__Problem to solve__. Return every line in the rows that contains the string "search". Case counts.
[Records supplied Boundary: Start]
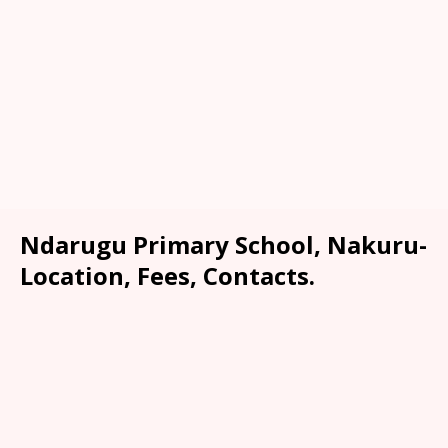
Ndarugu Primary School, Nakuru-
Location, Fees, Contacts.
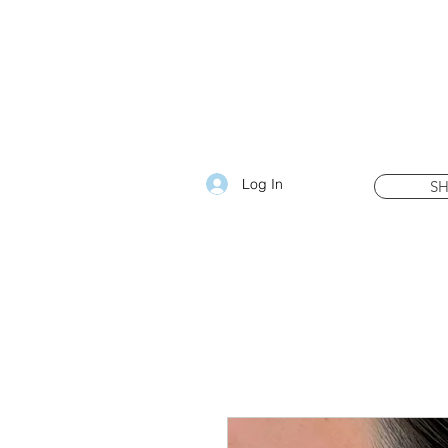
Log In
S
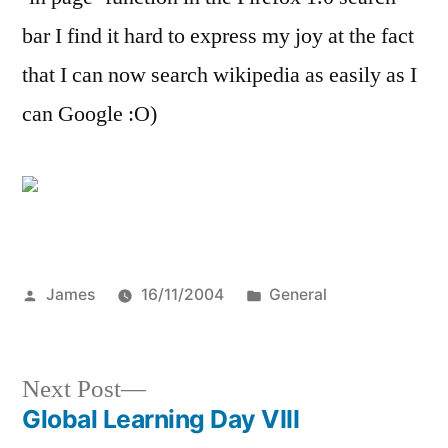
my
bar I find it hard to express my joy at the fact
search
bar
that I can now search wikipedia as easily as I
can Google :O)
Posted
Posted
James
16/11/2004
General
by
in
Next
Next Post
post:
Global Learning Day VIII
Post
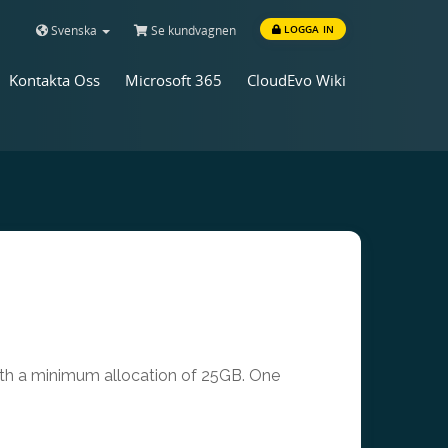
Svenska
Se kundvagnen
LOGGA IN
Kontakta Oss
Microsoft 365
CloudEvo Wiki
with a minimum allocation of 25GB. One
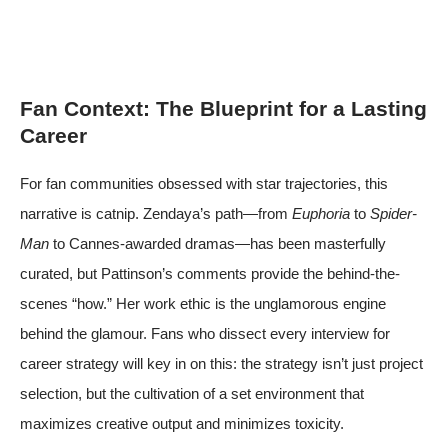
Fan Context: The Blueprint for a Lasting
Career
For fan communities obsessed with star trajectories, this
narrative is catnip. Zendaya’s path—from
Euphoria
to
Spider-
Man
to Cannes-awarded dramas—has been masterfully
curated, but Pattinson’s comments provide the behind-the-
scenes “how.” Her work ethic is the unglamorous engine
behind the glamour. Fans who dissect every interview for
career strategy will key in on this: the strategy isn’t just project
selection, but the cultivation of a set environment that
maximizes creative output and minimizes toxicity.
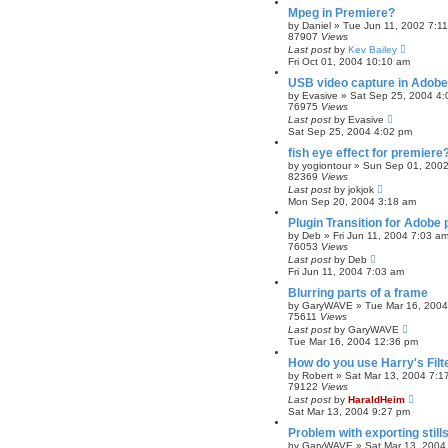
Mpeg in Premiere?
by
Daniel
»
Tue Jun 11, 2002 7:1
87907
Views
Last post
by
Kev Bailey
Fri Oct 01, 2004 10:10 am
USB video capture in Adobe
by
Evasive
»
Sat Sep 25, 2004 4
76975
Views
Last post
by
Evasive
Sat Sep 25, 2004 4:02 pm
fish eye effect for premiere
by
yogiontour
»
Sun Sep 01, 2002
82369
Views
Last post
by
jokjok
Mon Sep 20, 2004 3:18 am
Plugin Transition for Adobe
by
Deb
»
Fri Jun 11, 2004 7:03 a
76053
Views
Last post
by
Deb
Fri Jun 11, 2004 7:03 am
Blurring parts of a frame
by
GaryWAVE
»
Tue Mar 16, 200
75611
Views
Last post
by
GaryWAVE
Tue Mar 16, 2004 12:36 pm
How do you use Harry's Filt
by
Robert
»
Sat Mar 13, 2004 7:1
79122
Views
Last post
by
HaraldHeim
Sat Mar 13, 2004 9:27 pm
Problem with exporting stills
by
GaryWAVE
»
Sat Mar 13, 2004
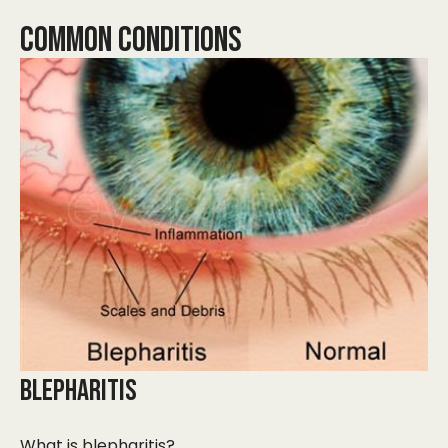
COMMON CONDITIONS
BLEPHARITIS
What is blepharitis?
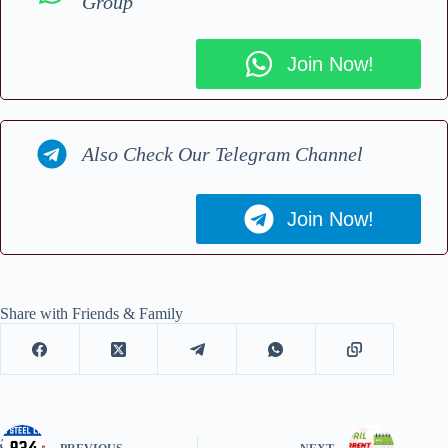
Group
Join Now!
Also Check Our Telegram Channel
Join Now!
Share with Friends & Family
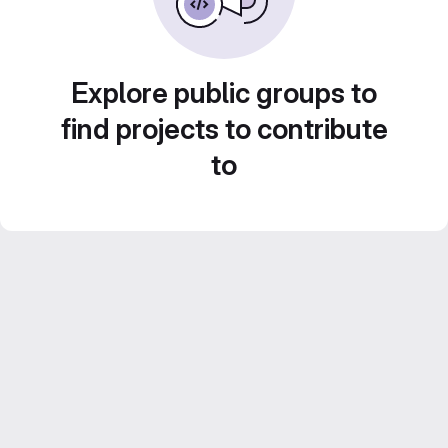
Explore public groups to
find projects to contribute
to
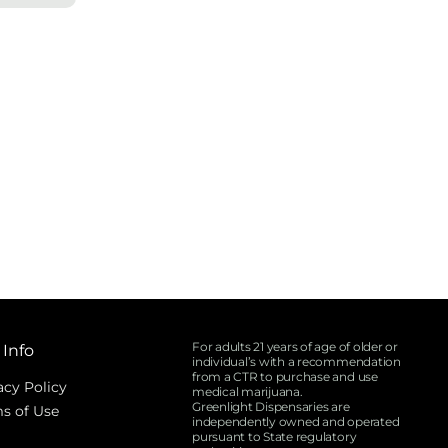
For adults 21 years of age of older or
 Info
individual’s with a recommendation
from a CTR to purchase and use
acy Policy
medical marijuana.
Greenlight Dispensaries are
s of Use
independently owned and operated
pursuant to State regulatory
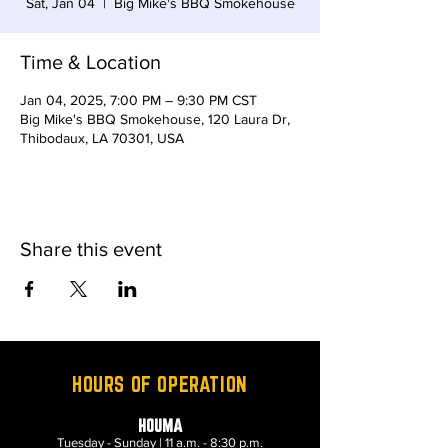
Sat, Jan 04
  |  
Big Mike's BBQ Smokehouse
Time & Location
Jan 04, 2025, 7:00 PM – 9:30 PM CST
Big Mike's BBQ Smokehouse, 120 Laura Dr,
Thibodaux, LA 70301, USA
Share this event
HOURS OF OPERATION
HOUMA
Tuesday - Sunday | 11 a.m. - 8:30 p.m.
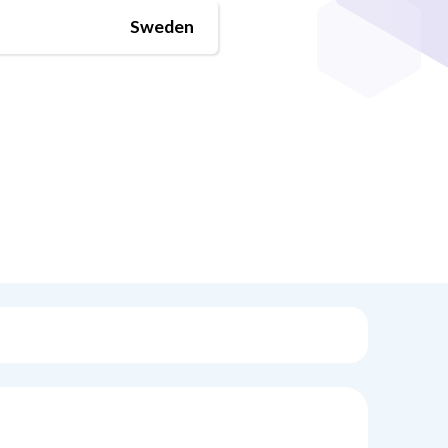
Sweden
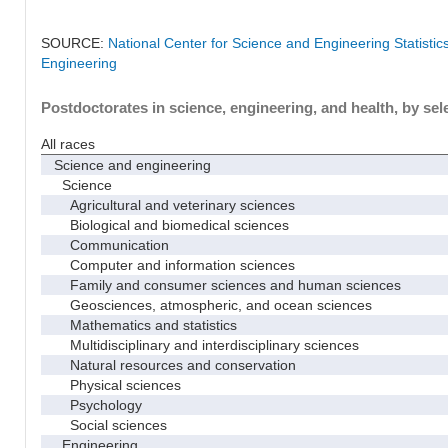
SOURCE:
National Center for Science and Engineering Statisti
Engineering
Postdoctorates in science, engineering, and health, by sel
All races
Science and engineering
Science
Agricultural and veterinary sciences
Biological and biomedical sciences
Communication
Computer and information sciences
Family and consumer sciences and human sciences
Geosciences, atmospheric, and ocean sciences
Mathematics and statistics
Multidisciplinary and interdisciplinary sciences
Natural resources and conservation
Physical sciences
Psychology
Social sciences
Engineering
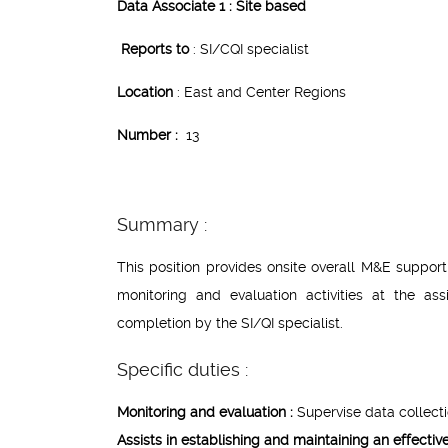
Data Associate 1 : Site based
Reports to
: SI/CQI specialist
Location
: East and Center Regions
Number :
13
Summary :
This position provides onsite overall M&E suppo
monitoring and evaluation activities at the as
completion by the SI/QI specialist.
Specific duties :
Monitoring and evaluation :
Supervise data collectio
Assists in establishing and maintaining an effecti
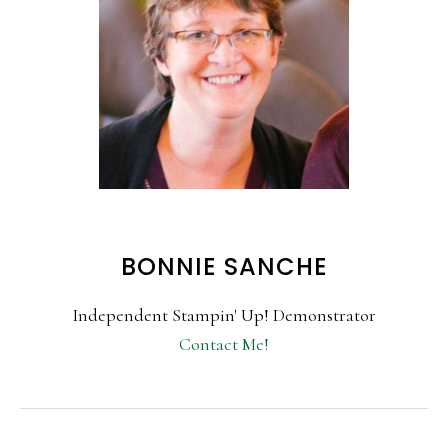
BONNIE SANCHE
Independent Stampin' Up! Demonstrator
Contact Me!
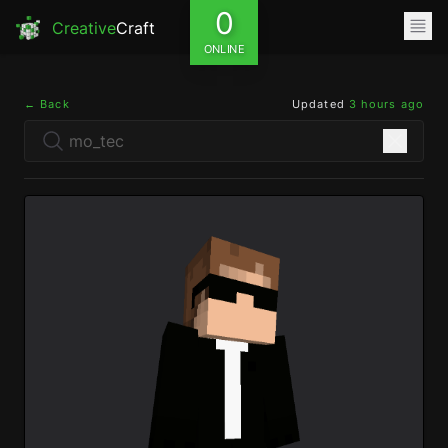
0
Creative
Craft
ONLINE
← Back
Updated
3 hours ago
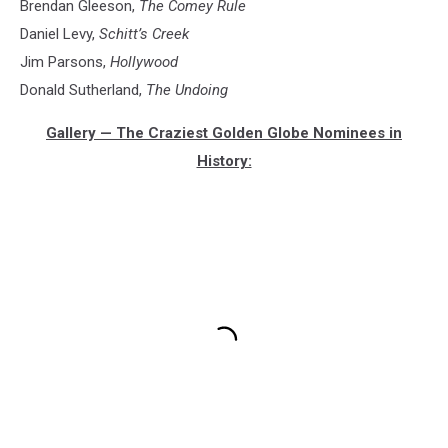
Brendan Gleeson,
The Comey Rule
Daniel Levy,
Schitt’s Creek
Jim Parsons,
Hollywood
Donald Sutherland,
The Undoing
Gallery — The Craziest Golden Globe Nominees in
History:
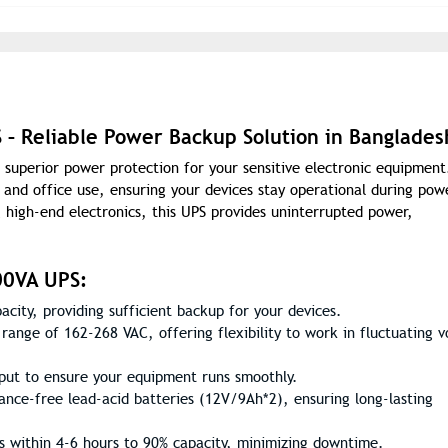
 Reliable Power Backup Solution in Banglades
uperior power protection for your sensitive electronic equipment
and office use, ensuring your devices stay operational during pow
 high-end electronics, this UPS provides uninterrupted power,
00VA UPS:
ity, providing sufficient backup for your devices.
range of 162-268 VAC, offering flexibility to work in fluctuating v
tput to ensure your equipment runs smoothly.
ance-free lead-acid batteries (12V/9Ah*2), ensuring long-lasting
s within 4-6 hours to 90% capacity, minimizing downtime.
[Records supplied Boundary: End]
__Task result__.
search
that I can now search wikipedia as easily as I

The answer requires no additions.